Chilton, William D. MAGA © 2000-2011
In keeping with our policy of providing free information on the Internet, data and images may be used by non-commercial entities, as long as this message remains on all copied material. These electronic pages cannot be reproduced in any format for profit or for other presentation without express permission by the contributor(s).

PAST AND PRESENT OF THE CITY OF SPRINGFIELD AND SANGAMON COUNTY ILLINOIS
By Joseph Wallace, M. A.
of the Springfield Bar
The S. J. Clarke Publishing Co., Chicago, IL
1904



Page 768

WILLIAM D. CHILTON. - William D. Chilton is spending the closing years of a long and useful career in honorable retirement from labor at his pleasant home on section 25, New Berlin, where he has a well-improved place of seventy-eight acres. He is a native of Illinois, born in St. Clair county, on Silver creek, March 15, 1819, and is a son of William D. Chilton Sr., whose birth occurred in Loudoun county, Virginia, in 1789. The Chiltons were from England and were among the early settlers of Virginia. There the father of our subject grew to manhood and was married in Tennessee to Miss Mary Kimbrough, a native of that state. By trade he was a carpenter and blacksmith, at which occupations he worked in early life. Coming to Illinois in 1819, he first located in St. Clair county, but the following year removed to Sangamon county, becoming one of the first settlers of Round Prairie, on the Sangamon river, where opened up a farm and also worked at his trade. Later in life, when his children were all grown, he removed to Nodaway county, Missouri, where he spent his last years, dying there in August, 1871, at the ripe old age of eighty-nine years. His wife had passed away some year previous in Green county, Wisconsin. Our subject is the only one of their six sons now living, the others being James, Duke, Martin, Augustus and Thomas, but he has a sister, Mrs. Sarah Trotter, a resident of Zion City, Lake county, Illinois.
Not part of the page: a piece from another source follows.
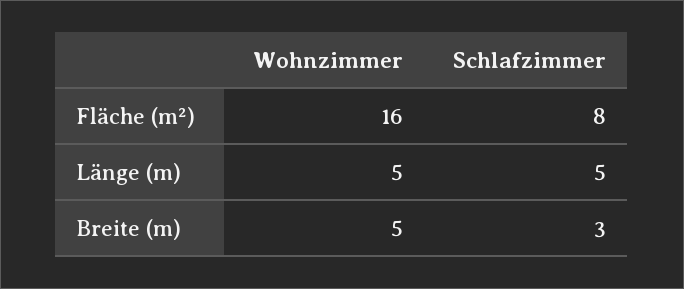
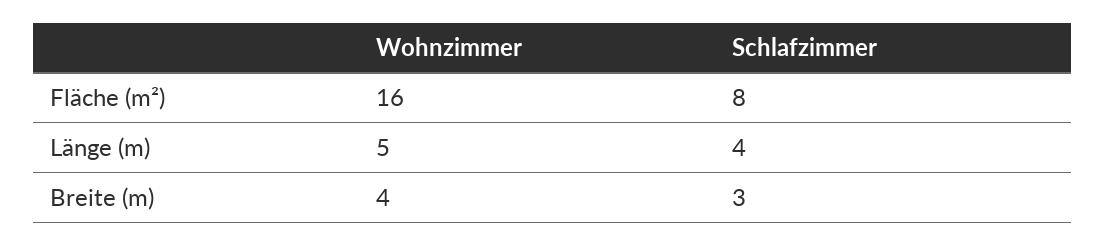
Schlafzimmer, Länge (m): 5 -> 4
Wohnzimmer, Breite (m): 5 -> 4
Mr. Chilton, whose name introduces this sketch, passed his boyhood and youth in Sangamon county, Illinois, and Green county, Wisconsin, and after arriving at years of maturity returned to this county, where he was married in November, 1840, to Miss Lucinda Moore, who was born and reared in this state and died in 1854, leaving two sons and one daughter, namely: Thomas, who is married and follows farming in this county; James H., who is also married and operates his father's farm of one hundred and sixty acres in Cartwright township; and Malinda E., wife of James Coons, whose sketch appears on another page of this volume. In 1855 Mr. Chilton was again married, his second union being with Miss Marinda Hedges, a daughter of Josiah Hedges, now deceased, who came to this state from Kentucky during the girlhood of Mrs. Chilton, she being a native of that state. By this marriage one son was born, John C., who married Mary J. Dunlap, daughter of William T. Dunlap, of New Berlin township, on the 28th of march, 1878, and lives in New Berlin. They had five children: Margaret Hazel and Harriet Ethel, both deceased; Anna, wife of John G. Talbott, of Springfield; and Lillian Louise, at home.

After his first marriage Mr. Chilton located on forty acres of railroad land in Sangamon county, which he broke, fenced and improved, and in 1850 he bought an adjoining tract of one hundred and twenty acres at five dollars per acre. He purchased the eighty acres where he now resides in 1851 and ten years later built a good house thereon. He set out fruit and shade trees and has made many other valuable improvements to the place, so that he now has a fine farm supplied with all modern conveniences. For several years he has rented his land, while he lives a retired life, enjoying a well-earned rest, free from the cares and responsibilities of business.

Politically Mr. Chilton is a stanch Democrat, but has never cared for office. Almost his entire life has been spent in this county, and he has therefore, witnessed its wonderful growth and development from pioneer conditions. In this work he ever bore his part, aiding in the arduous task of transforming the wild land into good farms. he is also familiar with all of the hardships and trials of frontier life and is entitled to a prominent place on the roll of honored pioneers of Sangamon county.